In contrast, men’s eating behavior tends to be affected more by awareness of gut sensations and visceral responses, such as those related to abdominal discomfort.

These results suggest that “in designing treatment plans for females with high BMI, it may be important to focus on emotional regulation techniques and vulnerability factors,” Gupta said in the release.

She and her colleagues caution that their research only shows associations between brain changes, BMI, and clinical markers such as anxiety and depression.

Additional research, including longitudinal studies, will be needed to determine whether brain changes lead to an increased BMI, or whether being overweight or having obesity shapes the brain in specific ways.

Dr. Mir Ali, a bariatric surgeon and medical director of MemorialCare Surgical Weight Loss Center at Orange Coast Medical Center in Fountain Valley, Calif., said this study shows that weight loss is more complicated than what you eat and how much you exercise.

“Hormones, emotions, metabolism, genetics, and many other factors play a role,” Ali, who was not involved in the new study, told Healthline. In addition, “this study shows that there is a significant difference between men and women, in terms of emotions and eating.”

As for interventions for obesity such as a gastric sleeve or gastric bypass surgery, whether these are suitable for patients depends on factors other than their sex, such as BMI and other health conditions, said Ali.

In his experience, though, men tend to have higher success rates than women with surgical obesity interventions.

This may have to do with men’s eating behavior being shaped by gut sensations, as suggested by research by Gupta and her colleagues.

“Surgery primarily affects the visceral sensation,” said Ali, such as the feeling of fullness after eating.

“With people who are more emotional eaters, their body may be telling them that they are full, but their emotions are telling them to continue to eat,” he said, so surgery alone may not be as effective for them.

However, Ali said the experience of patients varies quite a bit, with some women doing very well after surgery for many years, while some men may gain weight shortly afterwards.

The results of the new study may have a bigger impact on other types of obesity interventions. Some research has already looked at the role of emotional regulation in weight loss, both in adolescents and older women.

However, the idea of customizing obesity interventions is not new.
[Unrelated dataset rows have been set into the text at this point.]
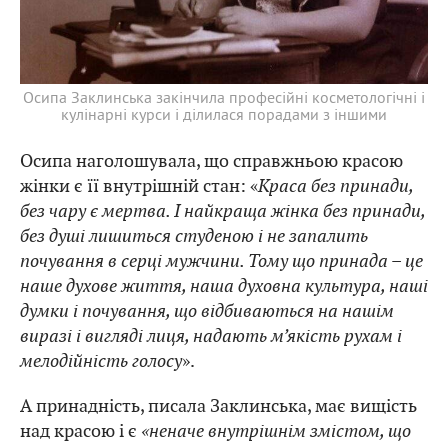
Осипа Заклинська закінчила професійні косметологічні і
кулінарні курси і ділилася порадами з іншими
Осипа наголошувала, що справжньою красою
жінки є її внутрішній стан: «
Краса без принади,
без чару є мертва. І найкраща жінка без принади,
без душі лишиться студеною і не запалить
почування в серці мужчини. Тому що принада – це
наше духове життя, наша духовна культура, наші
думки і почування, що відбиваються на нашім
виразі і вигляді лиця, надають м’якість рухам і
мелодійність голосу
».
А принадність, писала Заклинська, має вищість
над красою і є
«неначе внутрішнім змістом, що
Physicians already do that with their patients, although they look at a number of factors, not just biological sex.

For example, “It is important to acknowledge each patient’s metabolic system and the social determinants of health,” said Dr. Ilan Shapiro, chief health correspondent and medical affairs officer at AltaMed Health Services in Los Angeles, who was not involved in the new study.

“When we address age, gender, mental health, and chronic diseases, it helps us to achieve the best interventional outcome,” he told Healthline.

Doctors also assess other factors, he said, such as the patient’s diet, patterns of exercise, sleep habits, stress level and management, and mental health.

In terms of sex-based obesity interventions, Shapiro said that currently there is no established method, but “hopefully, in the future, we’ll have more research to create an intervention template for patients.”

Another key factor that he thinks should be taken into account when designing obesity interventions is a person’s culture or community.

For example, community health workers — known in Spanish as promotoras or promotores — can help Hispanic communities practice healthy weight management, said Shapiro.

“As physicians, we aim to help patients build healthier and happier lifestyles,” he said. “So having culturally-competent physicians will help patients throughout their [weight-loss journey].”